Page excerpt |
— START —
Bishop John M. D’Arcy Stadium is a 3,500-seat multi-purpose stadium in Fort Wayne, Indiana. The facility is located on the campus of the University of Saint Francis and is named in honor of Bishop John M. D’Arcy,  who served as diocesan bishop of the Diocese of Fort Wayne-South Bend, Indiana.

The stadium is primarily used for American football and soccer. It is home to the Saint Francis Cougars football and soccer teams.

The facility opened in 1998 when the Cougars played their first season of football.  At that time, it was referred to as Cougar Stadium.  In 2003, the stadium was given its present name to honor the then-current bishop of the local Catholic diocese, John M. D'Arcy.

Major renovations
In 2004, the field at the stadium became the first collegiate field in Indiana to utilize Sporturf.  The innovative surface is said to be faster and safer than artificial surfaces previously used at sports venues.

In 2012, lights were added to the stadium thanks to the generosity of local businessman Bruce Dye.
— END —
Exercise | Copy the passage about Bishop John M. D'Arcy Stadium above word for word, from "Bishop John M. D’Arcy Stadium" to "John M. D'Arcy.".

Listing |
— START —
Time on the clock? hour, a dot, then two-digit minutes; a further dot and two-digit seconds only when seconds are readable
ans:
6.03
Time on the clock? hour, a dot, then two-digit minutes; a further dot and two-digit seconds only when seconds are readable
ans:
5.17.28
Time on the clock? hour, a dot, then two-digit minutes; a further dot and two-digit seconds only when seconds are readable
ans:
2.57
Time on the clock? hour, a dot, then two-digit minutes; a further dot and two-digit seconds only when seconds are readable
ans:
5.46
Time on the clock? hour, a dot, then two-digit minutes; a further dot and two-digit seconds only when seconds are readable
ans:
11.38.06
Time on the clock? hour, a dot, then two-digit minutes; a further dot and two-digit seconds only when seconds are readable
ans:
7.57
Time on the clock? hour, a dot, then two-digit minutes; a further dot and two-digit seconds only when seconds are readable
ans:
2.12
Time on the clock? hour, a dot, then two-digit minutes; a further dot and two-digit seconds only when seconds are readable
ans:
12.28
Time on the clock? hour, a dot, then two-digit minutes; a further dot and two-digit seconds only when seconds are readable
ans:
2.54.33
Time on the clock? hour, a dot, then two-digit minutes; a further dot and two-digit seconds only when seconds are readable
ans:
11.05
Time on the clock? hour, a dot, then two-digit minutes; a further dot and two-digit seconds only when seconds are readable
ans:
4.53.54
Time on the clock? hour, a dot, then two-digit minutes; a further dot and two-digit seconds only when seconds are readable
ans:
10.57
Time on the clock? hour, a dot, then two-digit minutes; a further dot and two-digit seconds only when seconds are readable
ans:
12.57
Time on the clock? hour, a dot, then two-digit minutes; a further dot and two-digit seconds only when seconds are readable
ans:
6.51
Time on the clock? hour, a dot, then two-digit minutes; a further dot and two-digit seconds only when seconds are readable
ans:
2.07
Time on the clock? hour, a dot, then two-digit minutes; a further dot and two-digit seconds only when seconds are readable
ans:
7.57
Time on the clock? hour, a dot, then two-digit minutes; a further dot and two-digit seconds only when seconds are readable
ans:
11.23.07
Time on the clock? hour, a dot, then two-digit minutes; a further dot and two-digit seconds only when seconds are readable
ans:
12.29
— END —
Exercise output |
Bishop John M. D’Arcy Stadium is a 3,500-seat multi-purpose stadium in Fort Wayne, Indiana. The facility is located on the campus of the University of Saint Francis and is named in honor of Bishop John M. D’Arcy,  who served as diocesan bishop of the Diocese of Fort Wayne-South Bend, Indiana.

The stadium is primarily used for American football and soccer. It is home to the Saint Francis Cougars football and soccer teams.

The facility opened in 1998 when the Cougars played their first season of football.  At that time, it was referred to as Cougar Stadium.  In 2003, the stadium was given its present name to honor the then-current bishop of the local Catholic diocese, John M. D'Arcy.